Michio Matsui of Matsui Securities was also a mukoyoshi. Although hesitant to shed his family name in favour of that of his new patriarch, Matsui took the helm at his father-in-law’s brokerage business in 1990 and proved that all it takes to kick start an ailing family firm is a little fresh blood. Joining the family right as Japan’s economic bubble burst, the adopted Matsui quickly found himself up to his eyeballs in stiff international competition. In order to stand out, Matsui made the gutsy decision to focus all the company’s efforts on the then-experimental realm of online trading. By the time the Japanese Government realised the potential of online securities and chose to deregulate the market, Matsui’s business had already become a behemoth. Today, it is one of the world’s leading online brokerage firms. Matsui’s desire for the company to be constantly churning out innovative new products has meant the family firm always appears to be swimming against the tide: since last year, Matsui Securities has nearly doubled its revenues from JPY14.1bn to 27.4bn. Matsui’s bottom line has nearly tripled since 2013.

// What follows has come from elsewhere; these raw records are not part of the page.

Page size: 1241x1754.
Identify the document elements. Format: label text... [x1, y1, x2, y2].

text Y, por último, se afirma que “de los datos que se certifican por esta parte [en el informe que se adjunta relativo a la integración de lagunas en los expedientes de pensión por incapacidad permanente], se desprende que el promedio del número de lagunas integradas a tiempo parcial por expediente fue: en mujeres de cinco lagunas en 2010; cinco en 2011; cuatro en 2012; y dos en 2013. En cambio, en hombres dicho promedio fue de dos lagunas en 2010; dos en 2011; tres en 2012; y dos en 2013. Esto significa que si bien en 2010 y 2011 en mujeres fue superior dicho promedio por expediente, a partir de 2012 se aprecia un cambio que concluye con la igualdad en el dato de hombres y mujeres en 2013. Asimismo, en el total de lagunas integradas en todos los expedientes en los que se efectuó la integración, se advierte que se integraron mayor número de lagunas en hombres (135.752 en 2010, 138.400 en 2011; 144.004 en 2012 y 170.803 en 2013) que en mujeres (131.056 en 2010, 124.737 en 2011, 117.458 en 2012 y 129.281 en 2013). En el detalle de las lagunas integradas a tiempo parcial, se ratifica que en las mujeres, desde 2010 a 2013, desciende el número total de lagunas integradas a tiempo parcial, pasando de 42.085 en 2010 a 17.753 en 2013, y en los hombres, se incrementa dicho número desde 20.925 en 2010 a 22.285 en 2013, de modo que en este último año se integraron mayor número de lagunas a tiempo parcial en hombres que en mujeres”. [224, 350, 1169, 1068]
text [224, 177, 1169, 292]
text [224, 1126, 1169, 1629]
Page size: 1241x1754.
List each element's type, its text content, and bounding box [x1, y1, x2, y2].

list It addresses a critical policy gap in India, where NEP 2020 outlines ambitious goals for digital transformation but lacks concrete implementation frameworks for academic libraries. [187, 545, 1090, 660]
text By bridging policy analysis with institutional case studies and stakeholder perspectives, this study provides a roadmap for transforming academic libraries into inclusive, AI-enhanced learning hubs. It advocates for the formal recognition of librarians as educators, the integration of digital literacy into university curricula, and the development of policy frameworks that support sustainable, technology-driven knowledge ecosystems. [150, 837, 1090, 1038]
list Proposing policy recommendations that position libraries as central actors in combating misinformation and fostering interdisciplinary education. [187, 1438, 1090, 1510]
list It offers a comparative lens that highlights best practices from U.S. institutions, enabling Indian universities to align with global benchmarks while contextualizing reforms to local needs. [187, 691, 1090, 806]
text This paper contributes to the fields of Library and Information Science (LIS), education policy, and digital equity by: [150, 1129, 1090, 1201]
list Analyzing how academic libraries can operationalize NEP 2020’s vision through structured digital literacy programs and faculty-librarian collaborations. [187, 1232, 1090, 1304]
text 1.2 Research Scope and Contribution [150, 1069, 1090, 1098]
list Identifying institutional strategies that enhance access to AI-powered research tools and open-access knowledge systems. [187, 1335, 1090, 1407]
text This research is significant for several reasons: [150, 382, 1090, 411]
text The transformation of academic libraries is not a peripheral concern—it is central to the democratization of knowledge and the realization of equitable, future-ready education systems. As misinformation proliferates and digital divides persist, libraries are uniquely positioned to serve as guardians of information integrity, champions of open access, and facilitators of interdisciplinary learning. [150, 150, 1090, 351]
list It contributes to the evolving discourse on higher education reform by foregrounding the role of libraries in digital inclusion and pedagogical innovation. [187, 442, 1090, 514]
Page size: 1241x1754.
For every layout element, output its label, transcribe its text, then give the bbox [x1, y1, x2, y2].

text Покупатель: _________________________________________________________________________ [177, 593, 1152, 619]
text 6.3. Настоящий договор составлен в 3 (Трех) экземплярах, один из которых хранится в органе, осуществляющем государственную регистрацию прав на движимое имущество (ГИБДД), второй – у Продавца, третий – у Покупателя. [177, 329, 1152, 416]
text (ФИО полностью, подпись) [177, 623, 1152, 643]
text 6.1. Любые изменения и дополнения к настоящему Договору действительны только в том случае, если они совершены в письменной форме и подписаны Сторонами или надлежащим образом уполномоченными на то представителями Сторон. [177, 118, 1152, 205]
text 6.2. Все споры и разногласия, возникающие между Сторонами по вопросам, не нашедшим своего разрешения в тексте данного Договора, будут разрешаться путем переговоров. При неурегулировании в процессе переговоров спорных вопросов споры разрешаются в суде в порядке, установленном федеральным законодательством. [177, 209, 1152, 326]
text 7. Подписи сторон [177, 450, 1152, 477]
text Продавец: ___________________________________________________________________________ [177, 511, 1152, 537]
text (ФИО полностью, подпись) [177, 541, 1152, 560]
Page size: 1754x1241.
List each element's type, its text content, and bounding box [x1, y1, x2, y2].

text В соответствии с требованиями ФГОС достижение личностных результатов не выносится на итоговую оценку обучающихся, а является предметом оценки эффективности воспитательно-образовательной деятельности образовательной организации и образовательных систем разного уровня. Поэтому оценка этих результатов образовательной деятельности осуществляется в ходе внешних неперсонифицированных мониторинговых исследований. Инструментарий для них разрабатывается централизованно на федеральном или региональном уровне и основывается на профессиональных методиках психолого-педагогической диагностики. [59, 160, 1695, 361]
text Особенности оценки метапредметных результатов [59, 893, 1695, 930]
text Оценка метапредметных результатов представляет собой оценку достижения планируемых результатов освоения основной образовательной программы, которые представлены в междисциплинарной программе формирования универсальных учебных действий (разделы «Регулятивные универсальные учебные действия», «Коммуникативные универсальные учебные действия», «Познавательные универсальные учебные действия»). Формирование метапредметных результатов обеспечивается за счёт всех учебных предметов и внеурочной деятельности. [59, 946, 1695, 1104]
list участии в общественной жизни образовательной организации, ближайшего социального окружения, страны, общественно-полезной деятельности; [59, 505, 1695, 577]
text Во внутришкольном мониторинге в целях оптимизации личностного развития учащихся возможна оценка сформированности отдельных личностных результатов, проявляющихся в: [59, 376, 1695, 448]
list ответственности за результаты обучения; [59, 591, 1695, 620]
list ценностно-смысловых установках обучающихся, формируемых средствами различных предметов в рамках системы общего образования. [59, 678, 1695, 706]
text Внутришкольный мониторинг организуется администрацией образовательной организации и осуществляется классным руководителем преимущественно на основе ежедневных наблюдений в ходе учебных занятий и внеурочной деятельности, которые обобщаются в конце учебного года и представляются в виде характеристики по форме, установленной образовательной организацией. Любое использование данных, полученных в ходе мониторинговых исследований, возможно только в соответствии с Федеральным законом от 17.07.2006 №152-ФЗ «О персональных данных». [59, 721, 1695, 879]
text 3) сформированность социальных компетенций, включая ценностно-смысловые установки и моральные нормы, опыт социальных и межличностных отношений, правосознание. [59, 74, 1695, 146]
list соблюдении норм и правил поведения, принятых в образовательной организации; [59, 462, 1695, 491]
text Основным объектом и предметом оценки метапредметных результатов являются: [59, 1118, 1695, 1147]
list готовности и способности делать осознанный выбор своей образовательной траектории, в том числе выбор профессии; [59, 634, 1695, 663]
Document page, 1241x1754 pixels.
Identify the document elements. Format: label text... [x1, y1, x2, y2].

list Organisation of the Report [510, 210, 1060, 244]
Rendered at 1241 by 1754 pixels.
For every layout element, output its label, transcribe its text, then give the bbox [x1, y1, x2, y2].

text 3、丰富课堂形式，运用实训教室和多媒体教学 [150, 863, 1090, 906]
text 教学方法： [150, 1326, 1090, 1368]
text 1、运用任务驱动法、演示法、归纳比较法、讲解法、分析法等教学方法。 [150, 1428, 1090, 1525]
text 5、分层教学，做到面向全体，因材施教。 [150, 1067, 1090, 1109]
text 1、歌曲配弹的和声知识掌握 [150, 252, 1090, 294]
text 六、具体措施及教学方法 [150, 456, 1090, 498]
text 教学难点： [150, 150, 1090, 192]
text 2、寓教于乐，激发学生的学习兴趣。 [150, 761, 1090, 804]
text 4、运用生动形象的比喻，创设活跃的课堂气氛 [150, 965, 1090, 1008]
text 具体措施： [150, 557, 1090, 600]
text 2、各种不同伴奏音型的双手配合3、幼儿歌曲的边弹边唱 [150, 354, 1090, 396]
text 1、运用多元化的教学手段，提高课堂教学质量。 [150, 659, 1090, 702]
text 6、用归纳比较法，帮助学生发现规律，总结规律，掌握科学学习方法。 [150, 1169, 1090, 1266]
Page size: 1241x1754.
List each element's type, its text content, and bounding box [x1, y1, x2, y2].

From Canon and Toyota to Kikkoman Soy Sauce, nearly every internationally recognised Japanese firm has traded hands at one point or another by way of adult adoption, and while some Western critics continue to scoff at the practice, its merits are difficult to ignore. The typical aptitude deficiencies that plague most family firms are virtually non-existent in Japan. If anything, the nation’s archaic tradition has helped build a better mousetrap. By injecting fresh blood into a centuries-old company, Japanese patriarchs are able to bypass the issue of knowledge gaps and can motivate managers with the prospect of fast-track success.

More importantly, the prospect of adoption serves to discourage blood relatives involved in a company’s day-to-day operations becoming complacent. Directors have been proven to invest more in human capital and pursue aggressive expansion routes that lead to higher investment and bigger dividends. That’s not to say the tradition is a fool-proof method for success: after all, the complex dating site algorithms and fantastic first impressions that lead to patriarchs adopting a new son can hardly protect a company from unforeseen external risks. Yet for all its peculiarities, there’s quite clearly a reason the tradition is still alive and well in Japan.